*RECORDS SUPPLIED*.
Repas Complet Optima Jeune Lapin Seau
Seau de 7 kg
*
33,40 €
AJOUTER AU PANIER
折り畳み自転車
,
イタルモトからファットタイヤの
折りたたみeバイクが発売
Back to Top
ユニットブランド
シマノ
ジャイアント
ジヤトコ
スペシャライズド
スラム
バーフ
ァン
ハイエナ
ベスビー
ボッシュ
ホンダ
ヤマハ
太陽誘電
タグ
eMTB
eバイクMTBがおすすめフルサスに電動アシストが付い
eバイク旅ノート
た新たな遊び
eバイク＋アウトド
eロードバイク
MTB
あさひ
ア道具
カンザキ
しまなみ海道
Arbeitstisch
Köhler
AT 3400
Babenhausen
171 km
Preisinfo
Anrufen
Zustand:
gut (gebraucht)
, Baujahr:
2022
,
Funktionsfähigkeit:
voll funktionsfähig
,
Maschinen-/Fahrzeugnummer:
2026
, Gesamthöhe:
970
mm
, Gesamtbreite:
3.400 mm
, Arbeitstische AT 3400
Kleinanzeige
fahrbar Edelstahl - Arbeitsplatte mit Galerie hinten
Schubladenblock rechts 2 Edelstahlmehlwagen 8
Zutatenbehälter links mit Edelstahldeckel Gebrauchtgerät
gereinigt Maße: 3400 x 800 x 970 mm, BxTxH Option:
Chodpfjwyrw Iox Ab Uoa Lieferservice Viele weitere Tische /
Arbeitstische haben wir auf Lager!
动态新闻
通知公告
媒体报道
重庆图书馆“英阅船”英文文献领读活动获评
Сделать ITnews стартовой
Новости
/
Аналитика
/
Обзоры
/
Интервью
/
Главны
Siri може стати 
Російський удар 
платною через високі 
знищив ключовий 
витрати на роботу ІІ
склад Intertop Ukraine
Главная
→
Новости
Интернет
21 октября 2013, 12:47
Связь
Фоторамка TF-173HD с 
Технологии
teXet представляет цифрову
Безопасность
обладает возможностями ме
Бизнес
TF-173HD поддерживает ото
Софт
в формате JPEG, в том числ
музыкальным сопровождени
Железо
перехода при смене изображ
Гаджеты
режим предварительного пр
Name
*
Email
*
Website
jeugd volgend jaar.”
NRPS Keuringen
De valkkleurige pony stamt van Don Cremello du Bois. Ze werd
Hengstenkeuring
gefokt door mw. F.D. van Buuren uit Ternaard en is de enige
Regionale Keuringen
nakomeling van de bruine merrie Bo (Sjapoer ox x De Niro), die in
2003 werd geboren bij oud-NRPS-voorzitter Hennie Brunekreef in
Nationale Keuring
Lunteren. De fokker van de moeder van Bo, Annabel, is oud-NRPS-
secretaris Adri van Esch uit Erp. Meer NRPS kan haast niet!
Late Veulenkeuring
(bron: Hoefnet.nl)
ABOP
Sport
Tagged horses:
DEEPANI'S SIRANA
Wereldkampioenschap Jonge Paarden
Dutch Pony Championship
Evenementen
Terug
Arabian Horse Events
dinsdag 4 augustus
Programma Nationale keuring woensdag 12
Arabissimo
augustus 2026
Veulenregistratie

*REQUIREMENT*. Reproduce all of the records above, replacing "Website" with "Homepage" and leaving everything else unchanged.

*EXERCISE RESPONSE*.
Repas Complet Optima Jeune Lapin Seau
Seau de 7 kg
*
33,40 €
AJOUTER AU PANIER
折り畳み自転車
,
イタルモトからファットタイヤの
折りたたみeバイクが発売
Back to Top
ユニットブランド
シマノ
ジャイアント
ジヤトコ
スペシャライズド
スラム
バーフ
ァン
ハイエナ
ベスビー
ボッシュ
ホンダ
ヤマハ
太陽誘電
タグ
eMTB
eバイクMTBがおすすめフルサスに電動アシストが付い
eバイク旅ノート
た新たな遊び
eバイク＋アウトド
eロードバイク
MTB
あさひ
ア道具
カンザキ
しまなみ海道
Arbeitstisch
Köhler
AT 3400
Babenhausen
171 km
Preisinfo
Anrufen
Zustand:
gut (gebraucht)
, Baujahr:
2022
,
Funktionsfähigkeit:
voll funktionsfähig
,
Maschinen-/Fahrzeugnummer:
2026
, Gesamthöhe:
970
mm
, Gesamtbreite:
3.400 mm
, Arbeitstische AT 3400
Kleinanzeige
fahrbar Edelstahl - Arbeitsplatte mit Galerie hinten
Schubladenblock rechts 2 Edelstahlmehlwagen 8
Zutatenbehälter links mit Edelstahldeckel Gebrauchtgerät
gereinigt Maße: 3400 x 800 x 970 mm, BxTxH Option:
Chodpfjwyrw Iox Ab Uoa Lieferservice Viele weitere Tische /
Arbeitstische haben wir auf Lager!
动态新闻
通知公告
媒体报道
重庆图书馆“英阅船”英文文献领读活动获评
Сделать ITnews стартовой
Новости
/
Аналитика
/
Обзоры
/
Интервью
/
Главны
Siri може стати 
Російський удар 
платною через високі 
знищив ключовий 
витрати на роботу ІІ
склад Intertop Ukraine
Главная
→
Новости
Интернет
21 октября 2013, 12:47
Связь
Фоторамка TF-173HD с 
Технологии
teXet представляет цифрову
Безопасность
обладает возможностями ме
Бизнес
TF-173HD поддерживает ото
Софт
в формате JPEG, в том числ
музыкальным сопровождени
Железо
перехода при смене изображ
Гаджеты
режим предварительного пр
Name
*
Email
*
Homepage
jeugd volgend jaar.”
NRPS Keuringen
De valkkleurige pony stamt van Don Cremello du Bois. Ze werd
Hengstenkeuring
gefokt door mw. F.D. van Buuren uit Ternaard en is de enige
Regionale Keuringen
nakomeling van de bruine merrie Bo (Sjapoer ox x De Niro), die in
2003 werd geboren bij oud-NRPS-voorzitter Hennie Brunekreef in
Nationale Keuring
Lunteren. De fokker van de moeder van Bo, Annabel, is oud-NRPS-
secretaris Adri van Esch uit Erp. Meer NRPS kan haast niet!
Late Veulenkeuring
(bron: Hoefnet.nl)
ABOP
Sport
Tagged horses:
DEEPANI'S SIRANA
Wereldkampioenschap Jonge Paarden
Dutch Pony Championship
Evenementen
Terug
Arabian Horse Events
dinsdag 4 augustus
Programma Nationale keuring woensdag 12
Arabissimo
augustus 2026
Veulenregistratie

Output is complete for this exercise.